Spun: Keane

By Jennifer Trieu

Since the releases of Hopes and Fears in 2004 and Under the Iron Sea in 2006, Keane has often been regarded and recognized as one of several typical “Coldplay-Radiohead-lite” bands in music today. However, on their latest album, Perfect Symmetry, the band makes noticeable efforts to depart from stereotypical British alternative rock sounds. Keane straddles traditional and increasingly digital methods of composition on their new studio album and in the process, creates some stellar new music with the occasional misstep. Symmetry opens with “Spiralling,” an upbeat synthesizer-driven song that ambitiously abandons Keane’s typically mellow sound, but unfortunately registers a whopping 11 out of 10 on the cheese-factor scale. With the exception of “Spiralling” however, the remainder of the album is quite good. “The Lovers are Losing” implements interesting synthesizer and drum effects without being embarrassingly cheesy. “Black Burning Heart” beautifully mixes digital sounds with Tom Chaplin’s soaring vocals.
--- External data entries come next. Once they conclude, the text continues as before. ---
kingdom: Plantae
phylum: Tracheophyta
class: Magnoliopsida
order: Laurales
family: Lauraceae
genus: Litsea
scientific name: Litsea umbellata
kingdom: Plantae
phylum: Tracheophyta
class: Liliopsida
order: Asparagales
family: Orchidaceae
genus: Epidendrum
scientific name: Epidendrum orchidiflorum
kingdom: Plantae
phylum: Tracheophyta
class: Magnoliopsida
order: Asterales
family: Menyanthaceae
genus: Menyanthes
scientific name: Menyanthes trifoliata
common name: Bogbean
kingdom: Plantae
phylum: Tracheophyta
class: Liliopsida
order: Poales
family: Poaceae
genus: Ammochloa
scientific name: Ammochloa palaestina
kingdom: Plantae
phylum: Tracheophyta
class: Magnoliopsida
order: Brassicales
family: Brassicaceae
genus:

And Perfect Symmetry would not truly be a Keane album without strong, heart-tugging contemplative ballads such as “You Don’t See Me” or “Love Is The End” with both songs highlighting Keane’s consistent ability to compose thoughtful songs that prompt and encourage introspection.

While it is likely Perfect Symmetry will not be regarded as the most groundbreaking or interesting work, its infusion of experimental sounds and familiar Keane-esque piano-driving melodies effectively draw music lovers in to an eclectic and pleasant mix of old and new musical tricks from the British piano-rock trio.